Directions in arithmetic dynamics

算术动力学方向

• 批准号: 1200749
• 负责人: Thomas Tucker
• 金额: $ 12万
• 依托单位: University of Rochester
• 依托单位国家: 美国
• 项目类别: Standard Grant
• 财政年份: 2012
• 资助国家: 美国
• 起止时间: 2012-08-01 至 2015-07-31
• 项目状态: 已结题
• 来源: https://www.nsf.gov/awardsearch/showAward?AWD_ID=1200749&HistoricalAwards=false
• 关键词: Directions; arithmetic; dynamics

This project focuses on the subject of algebraic dynamics. Orbits of points under iterates of maps are among the most important objects in dynamics. In the study of algebraic dynamics, the map is typically a polynomial or rational map in one or more variables. One natural question is what kinds of algebraic relations the forward orbits of points can satisfy. When the orbits are infinite (corresponding to so-called "wandering points"), one natural question corresponds to the well-known Mordell-Lang conjecture for abelian varieties. When the orbits are finite (corresponding to "preperiodic points'), a natural question is an analog of the Manin-Mumford-Bogomolov conjecture for abelian varieties. The primary purpose of this project is to advance knowledge about these two questions, via a combination of techniques from p-adic analysis, geometry, and diophantine approximation.This project focuses on the interaction between algebraic maps and algebraic equations. An algebraic map is a function such as f(x) = 2x+3. Applying the map repeatedly to a single number gives what is called the orbit of that number under f. For example, if f(x) = 2x+3 and we start with the number 1, then the orbit is 1, 5, 13, 29, 61, and so on. One can also form orbits out of pairs, triplets, and n-tuples of numbers by allowing f to be an algebraic map in more than one variable. An algebraic equation is simply a more general version of the familiar quadratic polynomials one encounters in beginning algebra, except that it may have more variables and have higher degree terms. These orbits exhibit many interesting properties. On the one hand they have so little structure that they may be good engines for the generation of random numbers; on the other, one might hope that their algebraic and arithmetic properties may give rise to new analogs the theories of fractals and chaos, which in many cases arose from the consideration of geometric and analytical properties of orbits.

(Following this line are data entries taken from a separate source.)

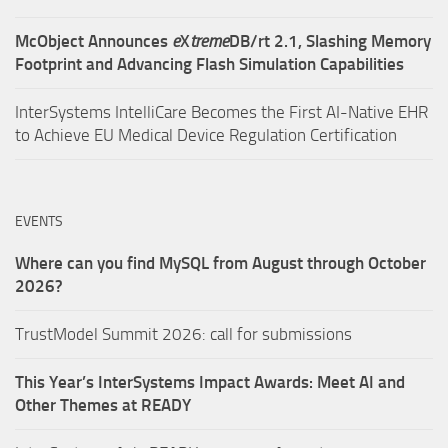
McObject Announces
e
X
treme
DB/rt 2.1, Slashing Memory
Footprint and Advancing Flash Simulation Capabilities
InterSystems IntelliCare Becomes the First AI-Native EHR
to Achieve EU Medical Device Regulation Certification
EVENTS
Where can you find MySQL from August through October
2026?
TrustModel Summit 2026: call for submissions
This Year’s InterSystems Impact Awards: Meet AI and
Other Themes at READY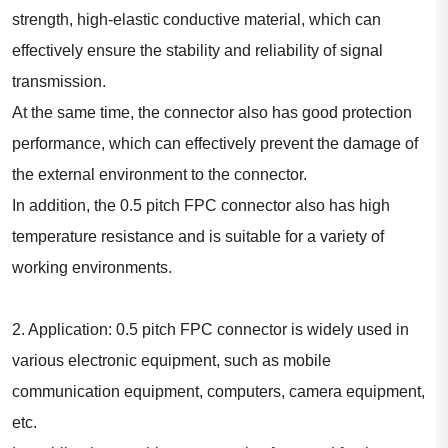
strength, high-elastic conductive material, which can
effectively ensure the stability and reliability of signal
transmission.
At the same time, the connector also has good protection
performance, which can effectively prevent the damage of
the external environment to the connector.
In addition, the 0.5 pitch FPC connector also has high
temperature resistance and is suitable for a variety of
working environments.
2. Application: 0.5 pitch FPC connector is widely used in
various electronic equipment, such as mobile
communication equipment, computers, camera equipment,
etc.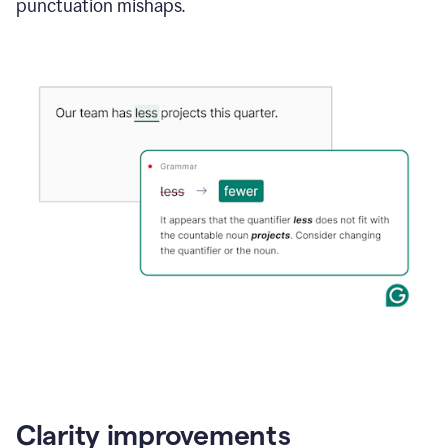
punctuation mishaps.
Clarity improvements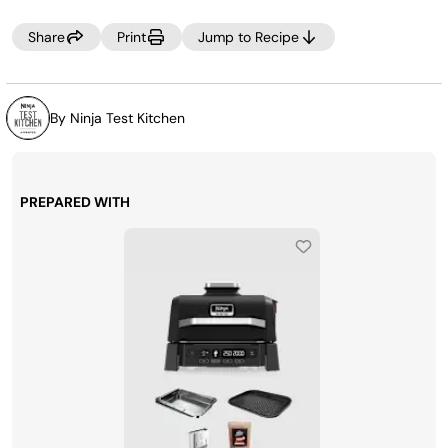
Share
Print
Jump to Recipe
By Ninja Test Kitchen
PREPARED WITH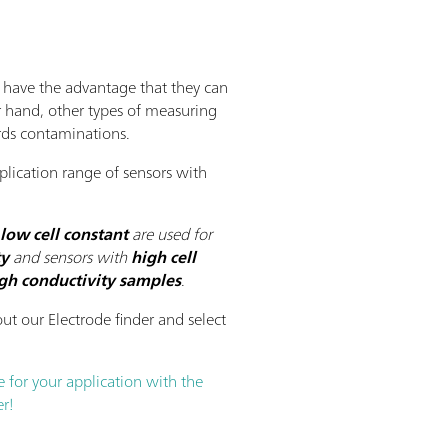
s have the advantage that they can
r hand, other types of measuring
ards contaminations.
lication range of sensors with
low cell constant
are used for
ty
and sensors with
high cell
gh conductivity
samples
.
ut our Electrode finder and select
e for your application with the
r!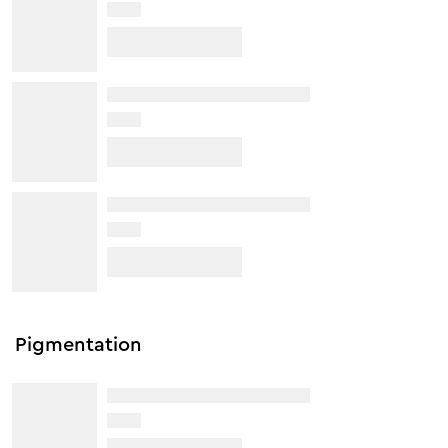
Pigmentation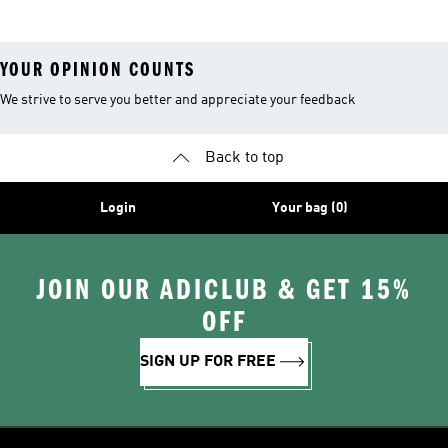
YOUR OPINION COUNTS
We strive to serve you better and appreciate your feedback
Back to top
Login
Your bag (0)
JOIN OUR ADICLUB & GET 15%
OFF
SIGN UP FOR FREE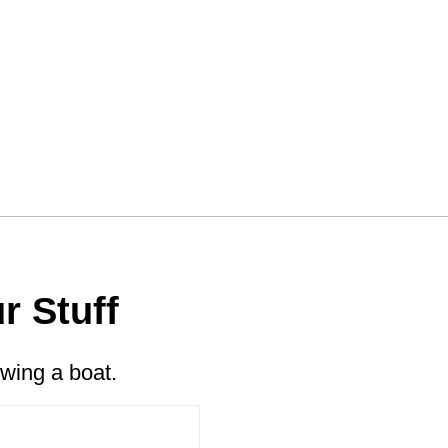
r Stuff
wing a boat.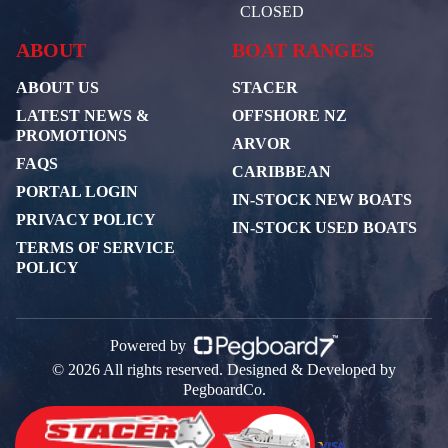
CLOSED
ABOUT
BOAT RANGES
ABOUT US
STACER
LATEST NEWS &
OFFSHORE NZ
PROMOTIONS
ARVOR
FAQS
CARIBBEAN
PORTAL LOGIN
IN-STOCK NEW BOATS
PRIVACY POLICY
IN-STOCK USED BOATS
TERMS OF SERVICE
POLICY
Powered by
© 2026 All rights reserved. Designed & Developed by
PegboardCo.
Payment Partners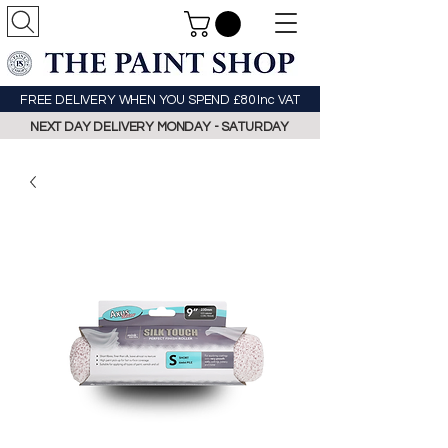
FREE DELIVERY WHEN YOU SPEND £80 Inc VAT
NEXT DAY DELIVERY MONDAY - SATURDAY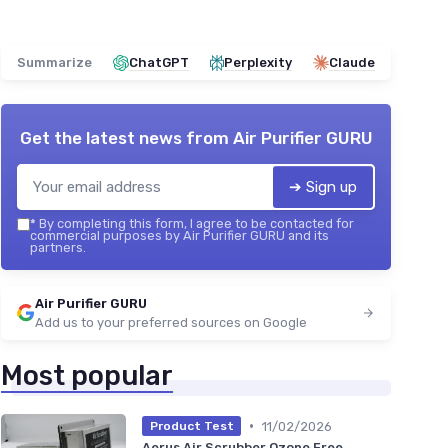
Summarize
ChatGPT
Perplexity
Claude
Get the latest news from
Air Purifier GURU
➔ Sign up
*
By completing this form, I agree to be contacted for
commercial purposes by Air Purifier GURU and its
partners.
Air Purifier GURU
Add us to your preferred sources on Google
Most popular
•
11/02/2026
Product Test
Aerus Air Scrubber Ozone Free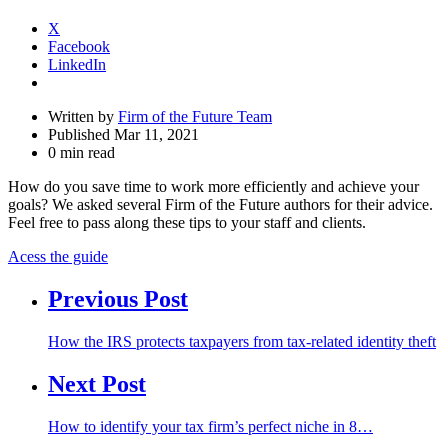
X
Facebook
LinkedIn
Written by
Firm of the Future Team
Published Mar 11, 2021
0 min read
How do you save time to work more efficiently and achieve your
goals? We asked several Firm of the Future authors for their advice.
Feel free to pass along these tips to your staff and clients.
Acess the guide
Previous Post
How the IRS protects taxpayers from tax-related identity theft
Next Post
How to identify your tax firm’s perfect niche in 8…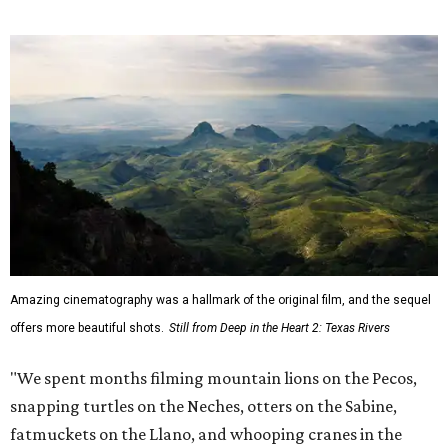
Amazing cinematography was a hallmark of the original film, and the sequel
offers more beautiful shots.
Still from Deep in the Heart 2: Texas Rivers
"We spent months filming mountain lions on the Pecos,
snapping turtles on the Neches, otters on the Sabine,
fatmuckets on the Llano, and whooping cranes in the
Guadalupe's Estuary," Masters said. "Editing the majesty
of Texas Rivers into 80 minutes was a huge challenge, and
I'm just incredibly grateful to work with such a talented
team of cinematographers, editors, producers, and
musicians."
Hawke, born an Austinite and raised in Fort Worth, is
known for acting in the
Dead Poets Society
,
Gattaca
, the
Richard Linklater films
Boyhood
and
Blue Moon
, and more.
He has taken up causes in
environmental advocacy
for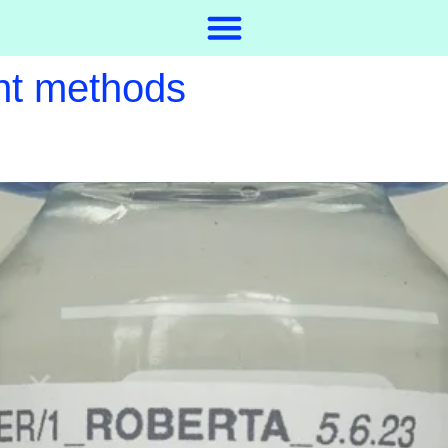
nt methods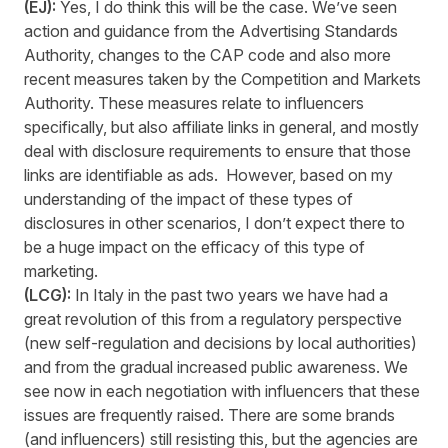
(EJ):
Yes, I do think this will be the case. We’ve seen
action and guidance from the Advertising Standards
Authority, changes to the CAP code and also more
recent measures taken by the Competition and Markets
Authority. These measures relate to influencers
specifically, but also affiliate links in general, and mostly
deal with disclosure requirements to ensure that those
links are identifiable as ads. However, based on my
understanding of the impact of these types of
disclosures in other scenarios, I don’t expect there to
be a huge impact on the efficacy of this type of
marketing.
(LCG):
In Italy in the past two years we have had a
great revolution of this from a regulatory perspective
(new self-regulation and decisions by local authorities)
and from the gradual increased public awareness. We
see now in each negotiation with influencers that these
issues are frequently raised. There are some brands
(and influencers) still resisting this, but the agencies are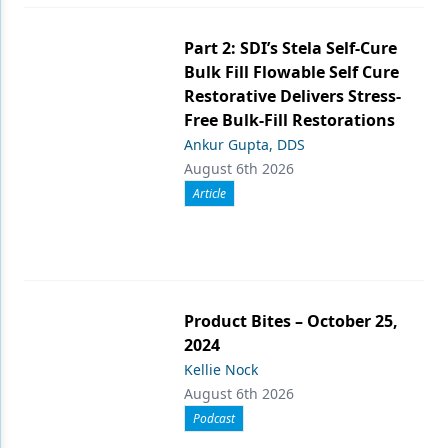
Part 2: SDI’s Stela Self-Cure
Bulk Fill Flowable Self Cure
Restorative Delivers Stress-
Free Bulk-Fill Restorations
Ankur Gupta, DDS
August 6th 2026
Article
Product Bites – October 25,
2024
Kellie Nock
August 6th 2026
Podcast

这个项目的重点是代数动力学的主题。 点在映射迭代下的轨道是动力学中最重要的对象之一。 在代数动力学的研究中，映射通常是一个或多个变量的多项式或有理映射。 一个自然的问题是点的前向轨道能满足什么样的代数关系。 当轨道是无限的（对应于所谓的“游荡点”），一个自然的问题对应于著名的莫德尔-朗猜想阿贝尔品种。 当轨道是有限的（对应于“前周期点”），一个自然的问题是一个类似的Manin-Mumford-Bogomolov猜想的阿贝尔品种。 本项目的主要目的是通过结合p-adic分析、几何学和丢番图近似的技术来提高对这两个问题的认识。本项目的重点是代数地图和代数方程之间的相互作用。代数映射是一个函数，如f（x）= 2x+3。 将该映射重复应用于单个数，就会给出该数在f下的所谓轨道。 例如，如果f（x）= 2x+3，我们从数字1开始，那么轨道是1，5，13，29，61，等等。我们也可以通过允许f是一个多变量的代数映射来形成由数对，三元组和n元组组成的轨道。 一个代数方程只是一个更一般的版本熟悉的二次多项式在开始代数，除了它可能有更多的变量和更高的次数。 这些轨道表现出许多有趣的性质。 一方面，它们的结构如此之少，以至于它们可能是生成随机数的良好引擎;另一方面，人们可能希望它们的代数和算术性质可能会产生新的类似物--分形和混沌理论，在许多情况下，这些理论是从考虑轨道的几何和分析性质中产生的。